■ **Problem to solve**:
Retype the passage in the Cheetah speech-to-text description below, word for word, from "- macOS (x86_64, arm64)" up to and including "Pi (3, 4, 5).".
Exercise passage: Begin
Made in Vancouver, Canada by Picovoice
Cheetah is an on-device streaming speech-to-text engine. Cheetah is:
- Private; All voice processing runs locally.
- Accurate [1]
- Compact and Computationally-Efficient [2]
- Cross-Platform:
- Linux (x86_64)
- macOS (x86_64, arm64)
- Windows (x86_64)
- Android
- iOS
- Raspberry Pi (3, 4, 5)
- go 1.16+
- Runs on Linux (x86_64), macOS (x86_64, arm64), Windows (x86_64), and Raspberry Pi (3, 4, 5).
Cheetah requires a valid Picovoice AccessKey
at initialization. AccessKey
acts as your credentials when using Cheetah SDKs.
You can get your AccessKey
for free. Make sure to keep your AccessKey
secret.
Signup or Login to Picovoice Console to get your AccessKey
.
NOTE: The working directory for the following go commands is:
cheetah/demo/go
Run the following in the terminal:
go run filedemo/cheetah_file_demo.go \
-input_audio_path "${AUDIO_PATH}" \
-access_key "${ACCESS_KEY}"
Exercise passage: End
Records supplied: Begin
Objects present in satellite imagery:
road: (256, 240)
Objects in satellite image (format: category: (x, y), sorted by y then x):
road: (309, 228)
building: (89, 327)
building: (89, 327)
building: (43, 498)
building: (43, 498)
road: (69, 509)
Records supplied: End
■ **Solution to this problem**:
- macOS (x86_64, arm64)
- Windows (x86_64)
- Android
- iOS
- Raspberry Pi (3, 4, 5)
- go 1.16+
- Runs on Linux (x86_64), macOS (x86_64, arm64), Windows (x86_64), and Raspberry Pi (3, 4, 5).